Your goal: Without including any picture, transcribe the entries below word for word.

Information:
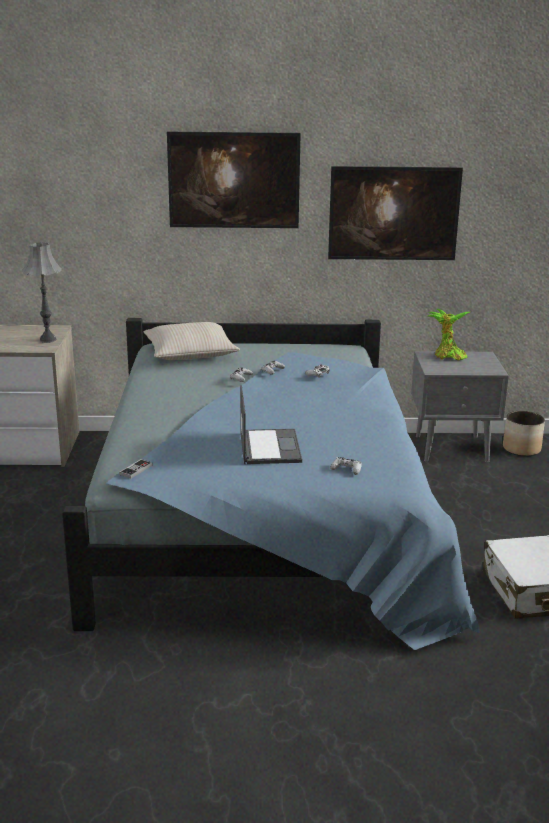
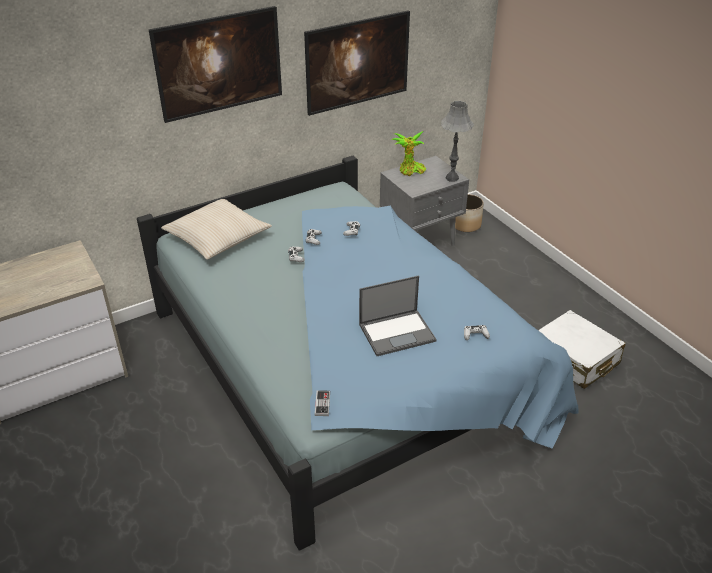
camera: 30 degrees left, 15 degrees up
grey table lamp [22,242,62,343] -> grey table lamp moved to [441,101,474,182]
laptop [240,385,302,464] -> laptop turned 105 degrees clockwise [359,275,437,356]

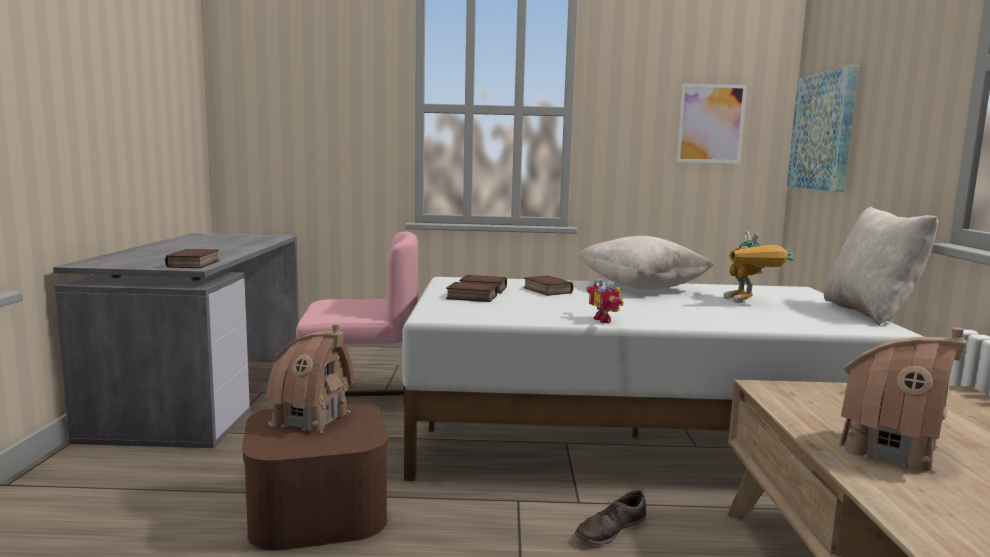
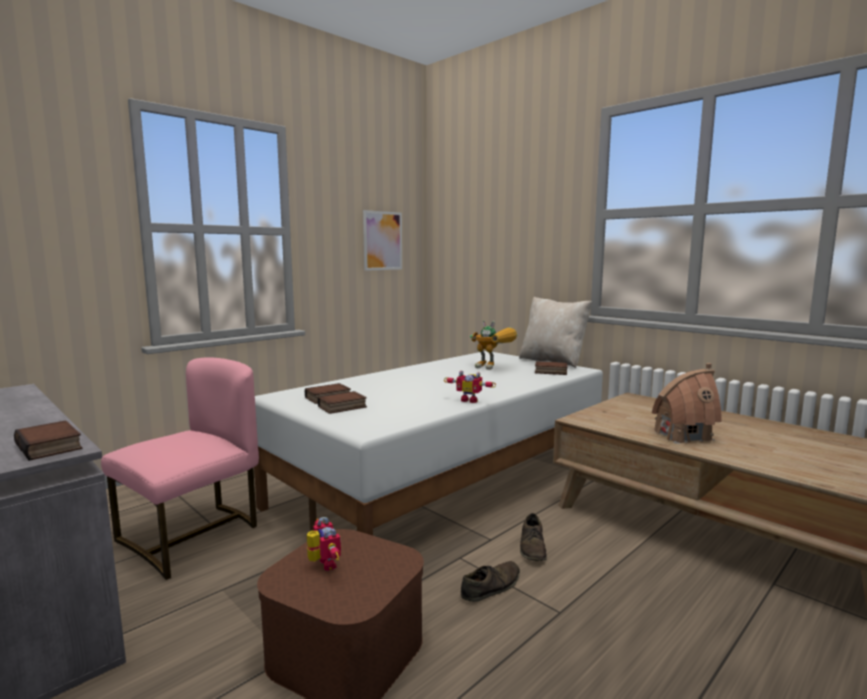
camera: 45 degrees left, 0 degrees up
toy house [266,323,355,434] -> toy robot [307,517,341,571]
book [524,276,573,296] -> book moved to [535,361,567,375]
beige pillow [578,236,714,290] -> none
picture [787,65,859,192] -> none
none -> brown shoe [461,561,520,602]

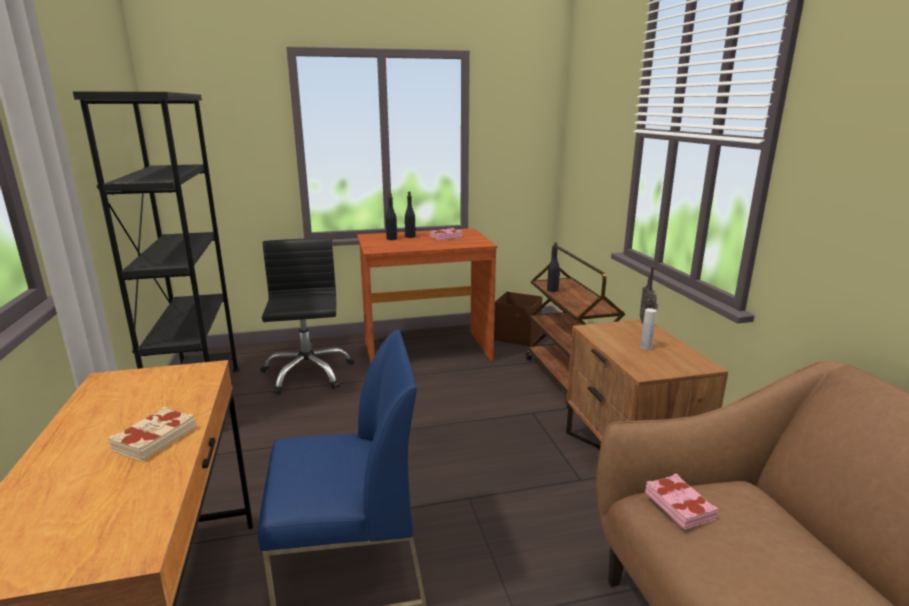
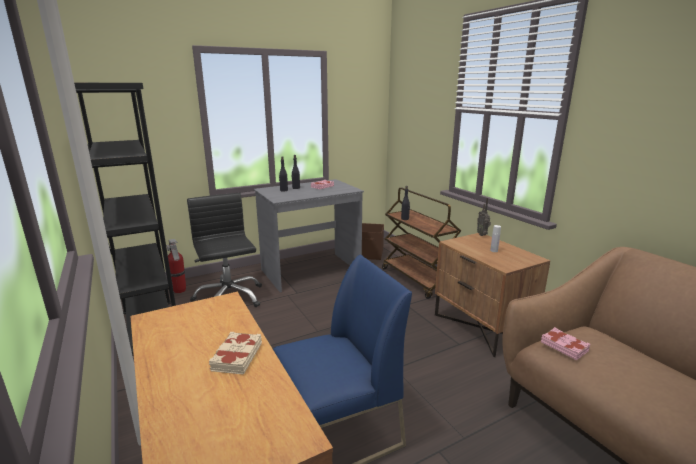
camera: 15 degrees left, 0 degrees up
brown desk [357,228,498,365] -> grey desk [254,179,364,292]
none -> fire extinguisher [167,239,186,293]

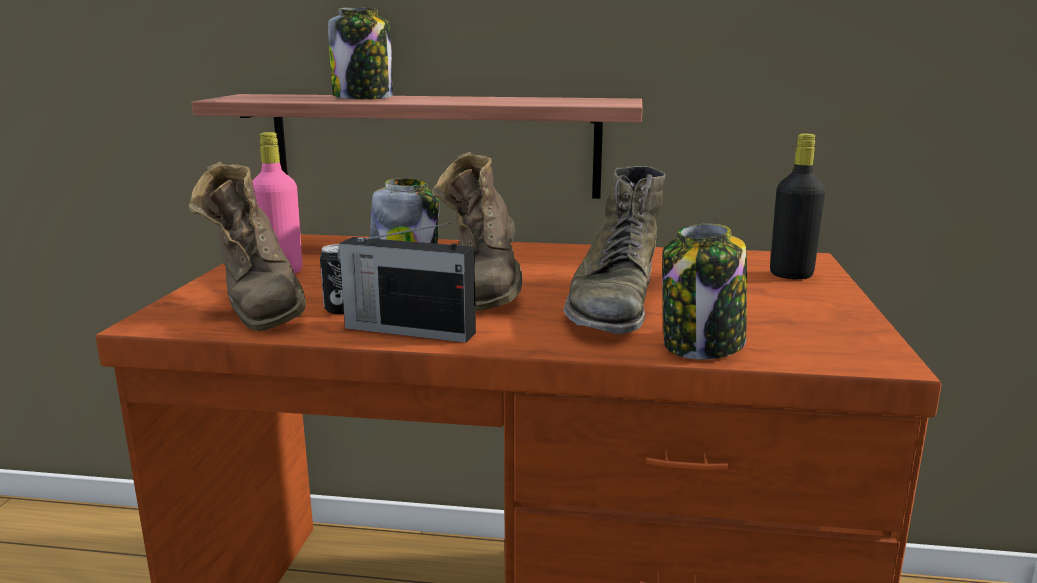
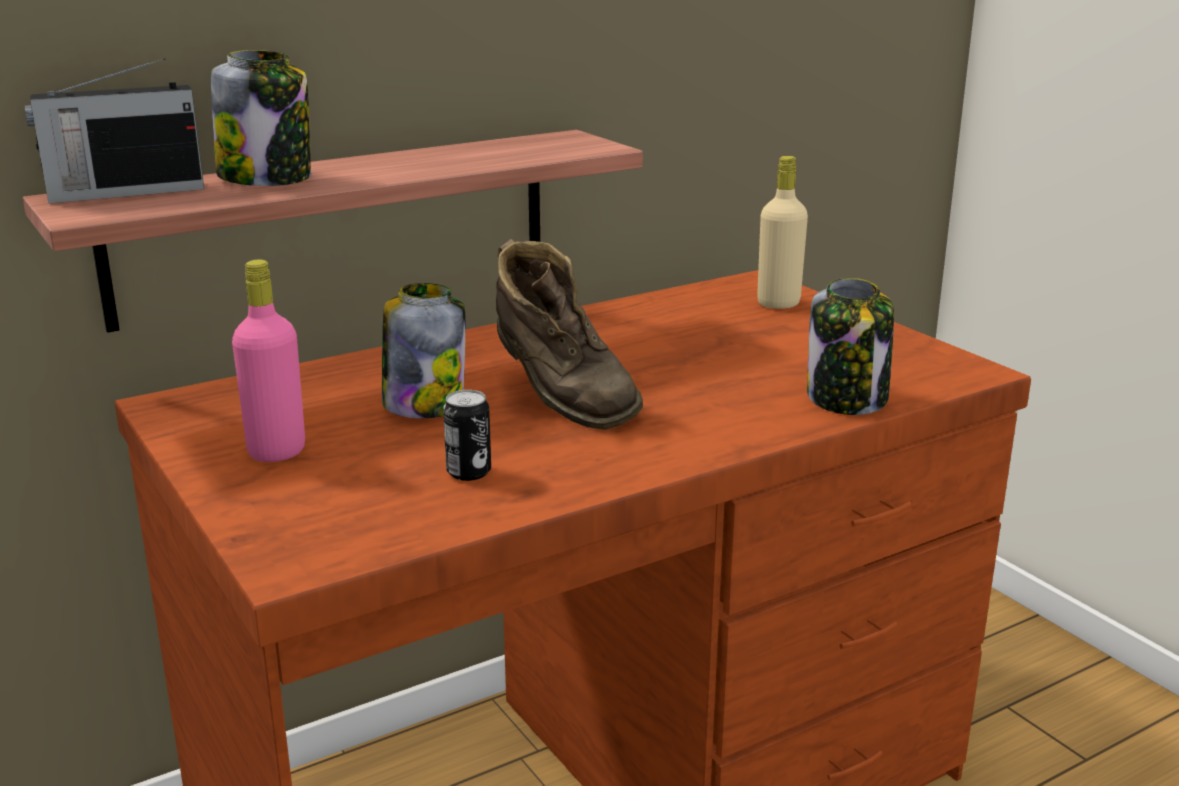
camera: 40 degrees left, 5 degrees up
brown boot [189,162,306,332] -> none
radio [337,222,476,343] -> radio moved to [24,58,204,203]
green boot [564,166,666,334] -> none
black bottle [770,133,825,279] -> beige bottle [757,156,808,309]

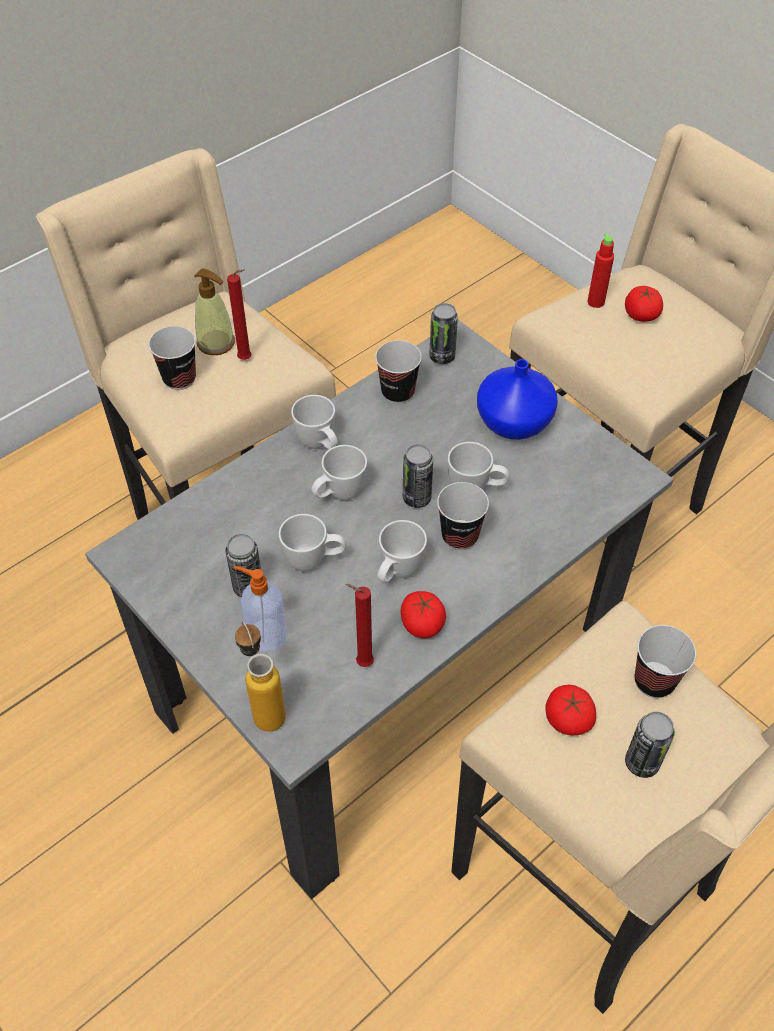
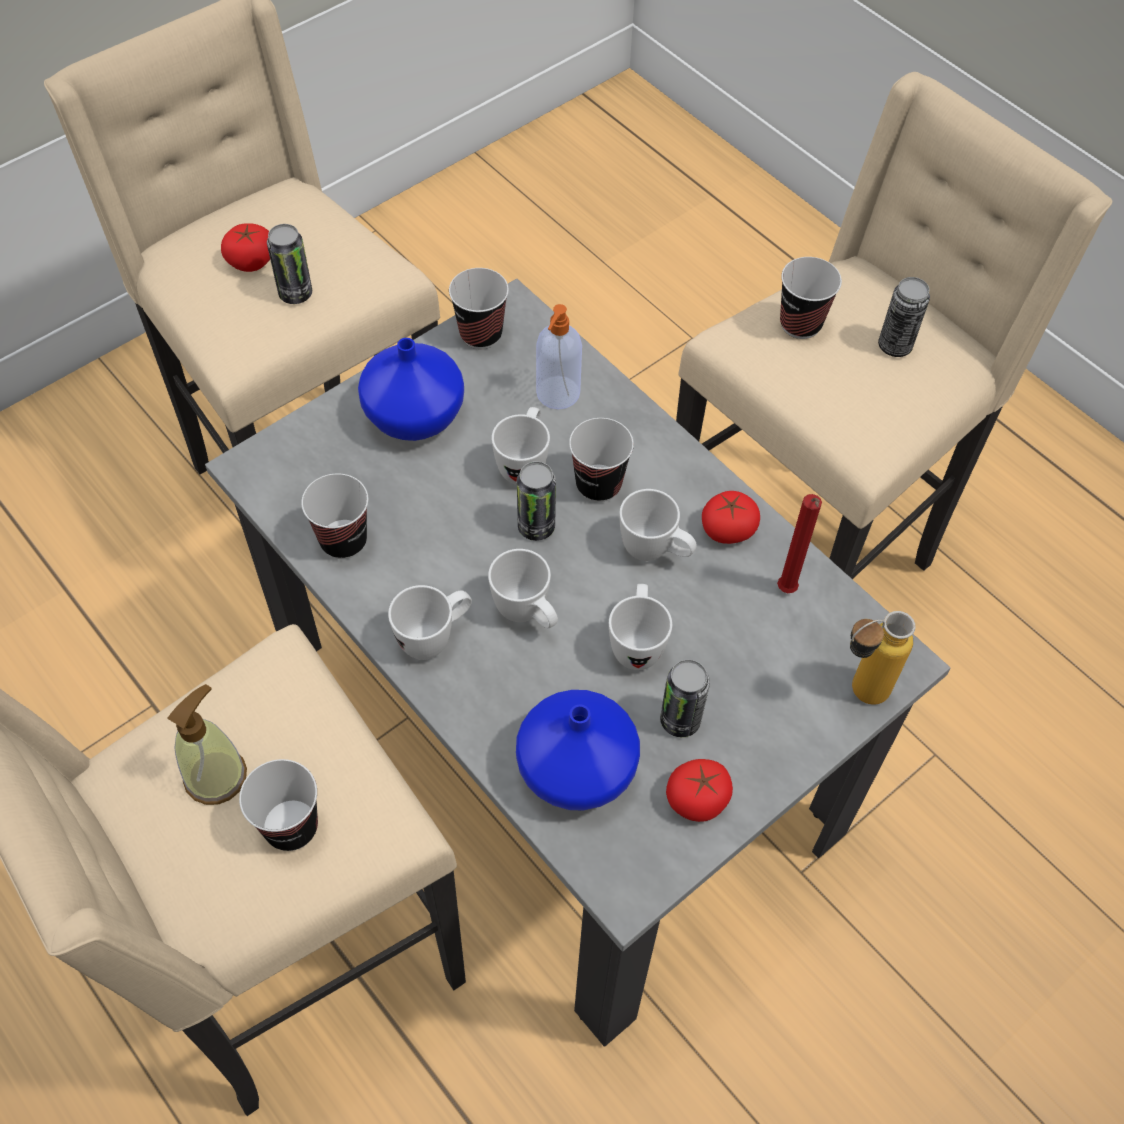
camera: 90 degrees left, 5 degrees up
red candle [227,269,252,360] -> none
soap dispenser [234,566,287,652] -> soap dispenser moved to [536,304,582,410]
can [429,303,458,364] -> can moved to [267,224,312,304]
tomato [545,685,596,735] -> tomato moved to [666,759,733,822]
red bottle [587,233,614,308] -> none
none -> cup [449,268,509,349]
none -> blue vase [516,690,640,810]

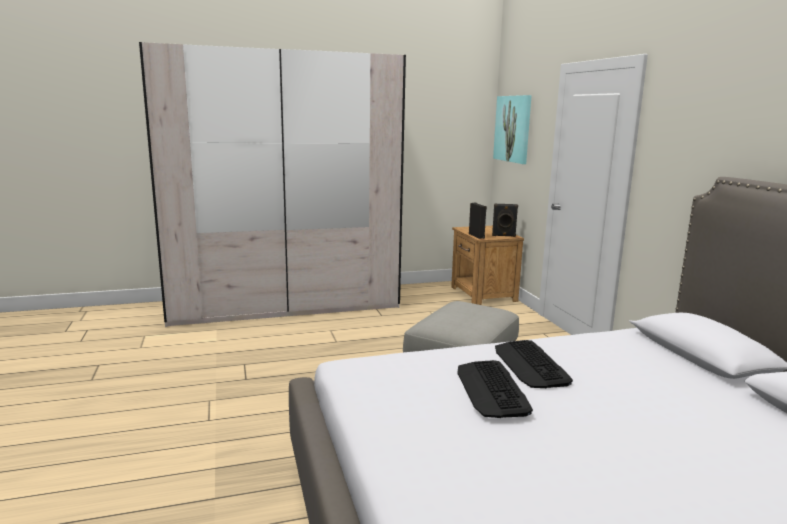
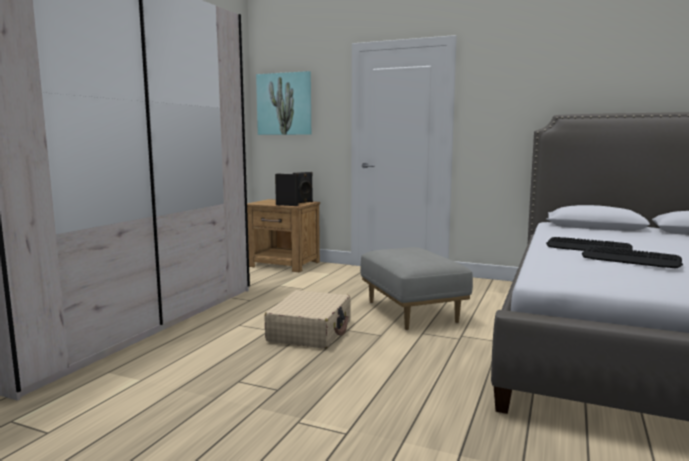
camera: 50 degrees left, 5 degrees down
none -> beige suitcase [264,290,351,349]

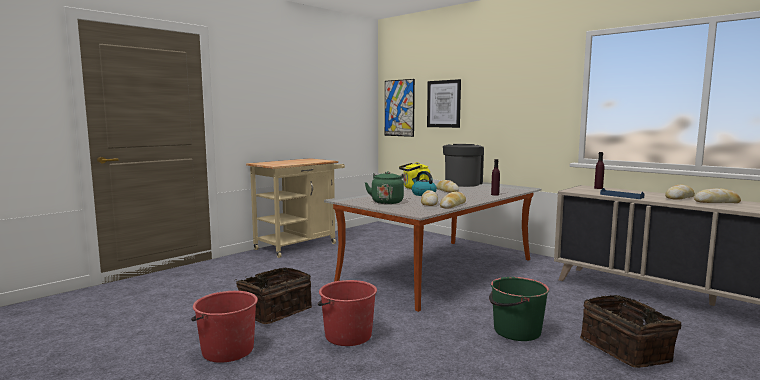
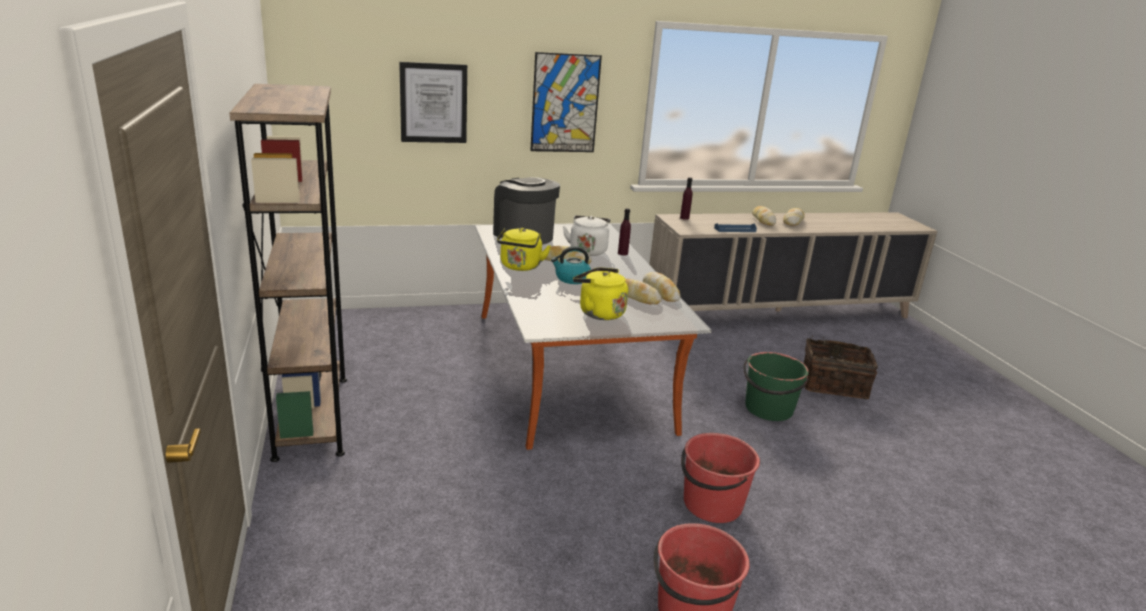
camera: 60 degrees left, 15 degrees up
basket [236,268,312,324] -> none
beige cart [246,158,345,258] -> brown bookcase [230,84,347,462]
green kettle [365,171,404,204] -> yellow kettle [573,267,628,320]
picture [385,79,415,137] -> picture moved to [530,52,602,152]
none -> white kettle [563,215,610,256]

Output for this task:
camera: 30 degrees left, 15 degrees up
grey table lamp [22,242,62,343] -> grey table lamp moved to [441,101,474,182]
laptop [240,385,302,464] -> laptop turned 105 degrees clockwise [359,275,437,356]

camera: 45 degrees left, 0 degrees up
toy house [266,323,355,434] -> toy robot [307,517,341,571]
book [524,276,573,296] -> book moved to [535,361,567,375]
beige pillow [578,236,714,290] -> none
picture [787,65,859,192] -> none
none -> brown shoe [461,561,520,602]

camera: 15 degrees left, 0 degrees up
brown desk [357,228,498,365] -> grey desk [254,179,364,292]
none -> fire extinguisher [167,239,186,293]

camera: 40 degrees left, 5 degrees up
brown boot [189,162,306,332] -> none
radio [337,222,476,343] -> radio moved to [24,58,204,203]
green boot [564,166,666,334] -> none
black bottle [770,133,825,279] -> beige bottle [757,156,808,309]

camera: 90 degrees left, 5 degrees up
red candle [227,269,252,360] -> none
soap dispenser [234,566,287,652] -> soap dispenser moved to [536,304,582,410]
can [429,303,458,364] -> can moved to [267,224,312,304]
tomato [545,685,596,735] -> tomato moved to [666,759,733,822]
red bottle [587,233,614,308] -> none
none -> cup [449,268,509,349]
none -> blue vase [516,690,640,810]

camera: 50 degrees left, 5 degrees down
none -> beige suitcase [264,290,351,349]

camera: 60 degrees left, 15 degrees up
basket [236,268,312,324] -> none
beige cart [246,158,345,258] -> brown bookcase [230,84,347,462]
green kettle [365,171,404,204] -> yellow kettle [573,267,628,320]
picture [385,79,415,137] -> picture moved to [530,52,602,152]
none -> white kettle [563,215,610,256]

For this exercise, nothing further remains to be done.